Collected data:

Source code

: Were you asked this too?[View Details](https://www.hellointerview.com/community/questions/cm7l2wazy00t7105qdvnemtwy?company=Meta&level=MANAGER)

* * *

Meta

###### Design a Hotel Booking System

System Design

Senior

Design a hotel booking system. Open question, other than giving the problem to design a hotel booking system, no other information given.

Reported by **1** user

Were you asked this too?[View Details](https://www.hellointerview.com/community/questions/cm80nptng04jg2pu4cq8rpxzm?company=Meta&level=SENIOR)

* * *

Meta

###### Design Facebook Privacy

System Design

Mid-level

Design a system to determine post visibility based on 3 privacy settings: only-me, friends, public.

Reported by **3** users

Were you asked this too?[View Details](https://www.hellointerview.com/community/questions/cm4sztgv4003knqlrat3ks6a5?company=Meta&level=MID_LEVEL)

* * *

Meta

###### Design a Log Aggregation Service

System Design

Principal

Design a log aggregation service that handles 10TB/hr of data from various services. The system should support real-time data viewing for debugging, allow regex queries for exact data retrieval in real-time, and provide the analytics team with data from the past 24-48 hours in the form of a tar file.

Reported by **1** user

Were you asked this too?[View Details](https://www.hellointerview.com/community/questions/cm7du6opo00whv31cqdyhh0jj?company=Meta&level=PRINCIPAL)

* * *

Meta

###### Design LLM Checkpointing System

■ **The task**
Going through the data, tally the lines containing "this" and report only the result.

■ **Solution to the problem**
4